REQUEST 1: List the three things the essay says Christianity demands.
REQUEST 2: Retype the passage of the essay starting at "Christine O'Donnell would" and ending at "for the Senate.".
REQUEST 3: In the essay, what kind of Supreme Court justice would O'Donnell vote for?

EXCERPT:
-----

October 7, 2010
This article originally appeared at the Washington Post's On Faith page. Click here to read the continuing conversation.
Religiously, I am in a mixed marriage: my wife devoutly uses Mac products, but I grew up worshiping at the Church of Windows. Both operating systems are in our houses and in our brief cases, and I have noticed that there are things I will try on one operating system and not the other.
Working with our Apple products is like living in a benevolent aristocracy. You can do less, but what you are allowed to do, you can do easily and with pleasure. If Apple forbids an activity, then I do not consider doing it, because the benefits are never worth the pain. On the other hand, Windows 7 gives me many more options and software choices, and many people not working for Microsoft write software to get things to happen on Windows machines that supposedly cannot be done. Nothing works as easily or as elegantly as on a Mac (I am talking about you Window's Media Center), but third parties allow you to do some amazing and unexpected things poorly!
In short, depending on the operating system with which I start, my possibilities are different. Start with the wrong OS for the wrong job and everything will be harder.
This analogy works for me when I consider voting for a candidate. Before knowing anything else, I want to know the political OS of the candidate. If I focus too much on particular things a candidate says in the heat of an election or the opposition research on my screens, then I may make a bad choice.
No politician deserves our trust and every pol will let us down. We don't get to vote for Jesus. No party has a monopoly on virtue, but one party has the right OS for our time. The deeply flawed Republican Party has spent too much, stolen too often, and disappointed Americans by being inconsistent with stated values, but the values are the right ones.
The other party does not have to be hypocritical in order to spend and tax more. They are consistent when they grow the size of the Federal government. At least with Republicans, the primary voters (as Mike Castle of Delaware knows to his regret) might throw the hypocrites out.
Christianity demands we love our neighbor, help the poor, and enable strong families. It is hard to know the best way to do this, but experience mostly has shown that great political liberty combined with strong private morality is the best way to go. Caught between twin assaults from big government and secularists or libertines interested only in personal peace and affluence, America may become a nation with less liberty and weak private morality.
O'Donnell has the best OS for our times. She supports liberty and strong personal moral standards.
Christine O'Donnell would not have gotten my vote in the Delaware primary, but she would in the general election. Nothing in her background suggests she is particularly qualified for the office, but her opponent is particularly unqualified for it at this time in our history. The voters of Delaware are not electing a resume, but they are picking a voter for the Senate.
On the Supreme Court, O'Donnell will vote for a Scalia, her opponent a Kagan. Delaware voters must decide the justice that best supports their values.
If you searched Delaware there is no doubt you could find better people to sit in the Senate than either candidate, but those are not the choices the voters have.
O'Donnell believes in God, limited government, and the vision of the Founders for this great nation. Her OS is sound, though early in her life she had difficulty integrating that sound view with the world. This may continue, but her trajectory is sound. Her teachers and background indicate intellectual curiosity and a willingness to take risks, but also an ability to settle into mainstream views over time.

-----

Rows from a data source
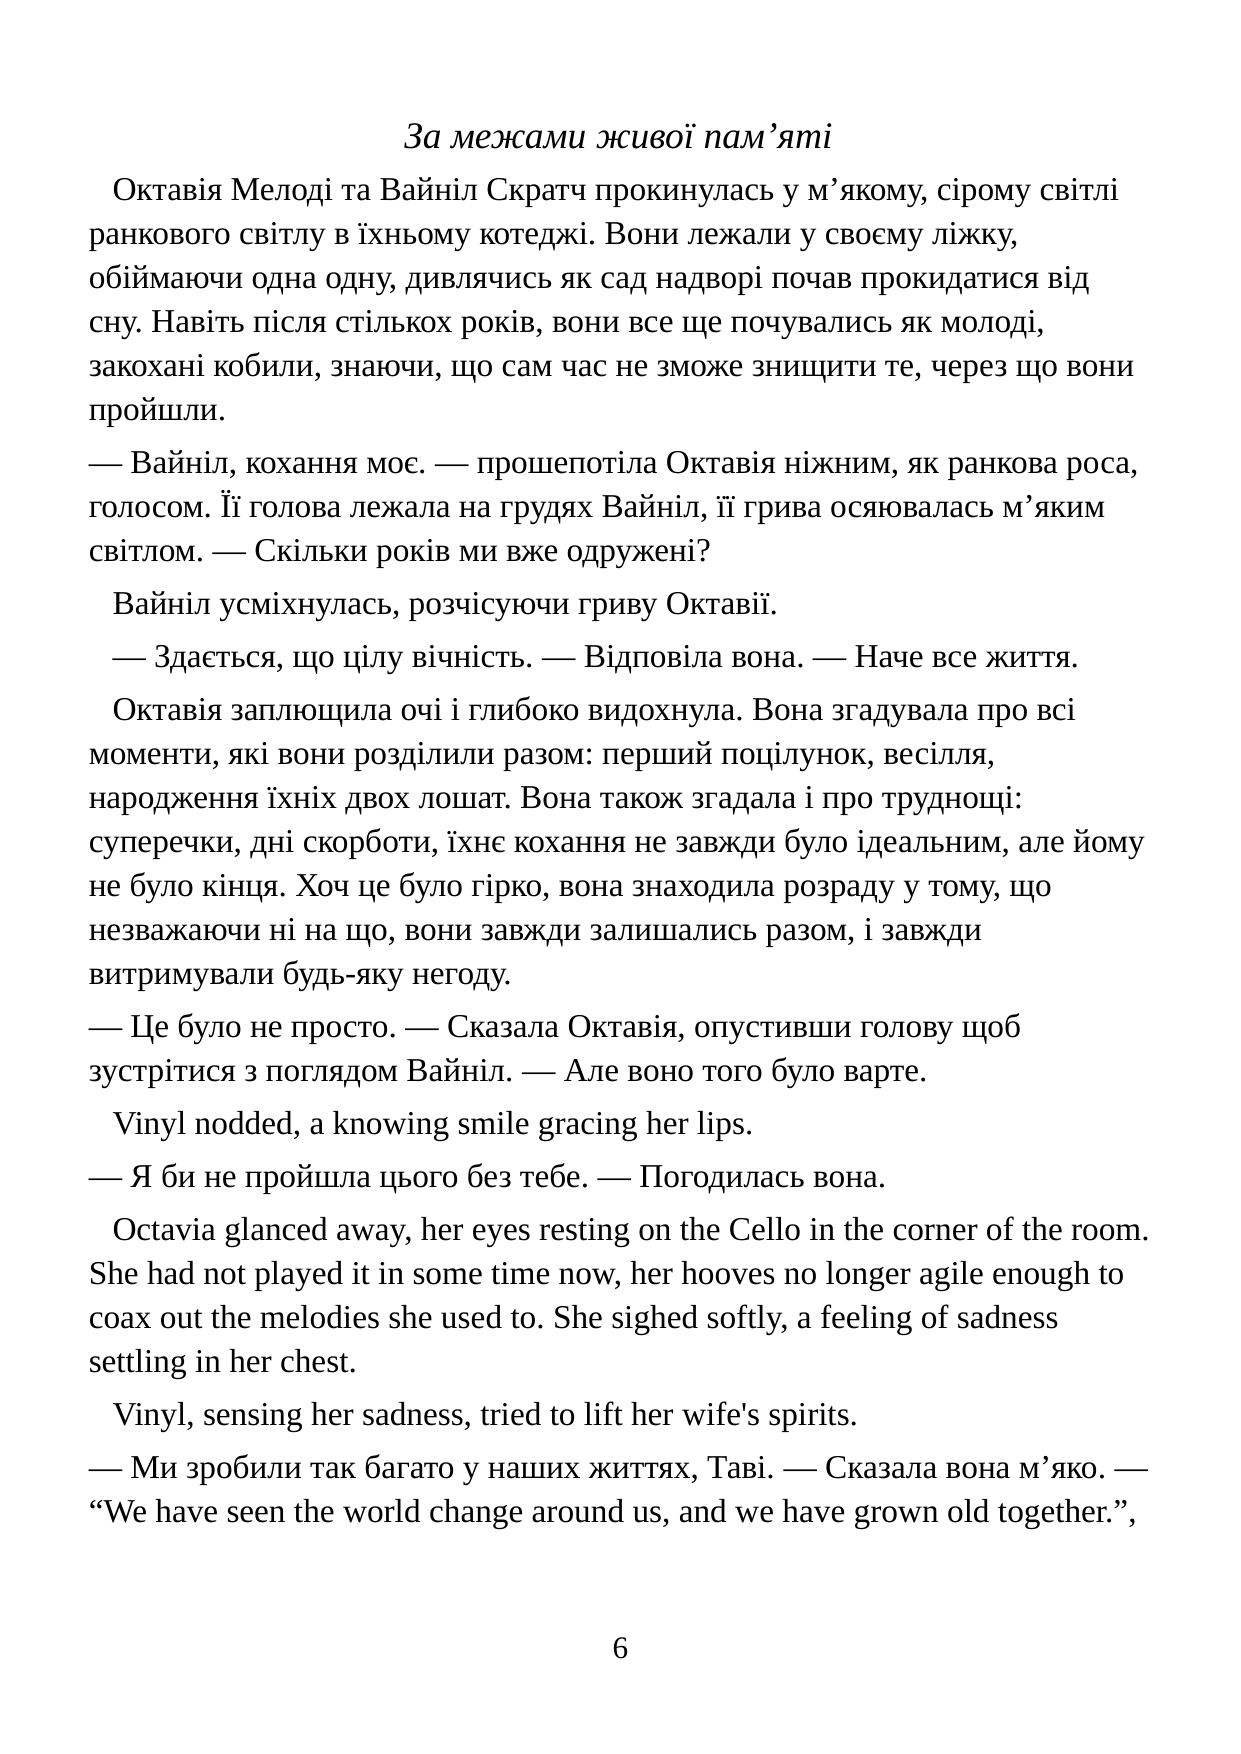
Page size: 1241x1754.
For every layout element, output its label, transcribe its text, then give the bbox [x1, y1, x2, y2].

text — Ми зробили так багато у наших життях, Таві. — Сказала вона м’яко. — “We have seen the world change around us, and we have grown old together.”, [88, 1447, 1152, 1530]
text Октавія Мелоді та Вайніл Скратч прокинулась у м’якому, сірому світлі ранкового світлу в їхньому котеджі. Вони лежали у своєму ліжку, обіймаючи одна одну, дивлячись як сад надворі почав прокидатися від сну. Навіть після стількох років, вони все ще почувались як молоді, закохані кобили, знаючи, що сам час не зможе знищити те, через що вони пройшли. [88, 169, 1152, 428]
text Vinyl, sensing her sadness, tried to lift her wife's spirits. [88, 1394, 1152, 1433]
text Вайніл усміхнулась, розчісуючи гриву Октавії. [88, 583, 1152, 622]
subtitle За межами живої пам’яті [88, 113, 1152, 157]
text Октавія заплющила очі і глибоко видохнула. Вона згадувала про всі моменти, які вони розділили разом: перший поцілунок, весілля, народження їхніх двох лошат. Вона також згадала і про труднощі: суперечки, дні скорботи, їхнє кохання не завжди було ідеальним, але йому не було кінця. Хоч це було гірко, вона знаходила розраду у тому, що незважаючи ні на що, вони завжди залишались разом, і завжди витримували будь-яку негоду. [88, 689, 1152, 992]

-----

CORRECT ANSWER 1: Love our neighbor, help the poor, and enable strong families.

CORRECT ANSWER 2:
Christine O'Donnell would not have gotten my vote in the Delaware primary, but she would in the general election. Nothing in her background suggests she is particularly qualified for the office, but her opponent is particularly unqualified for it at this time in our history. The voters of Delaware are not electing a resume, but they are picking a voter for the Senate.

CORRECT ANSWER 3: A Scalia.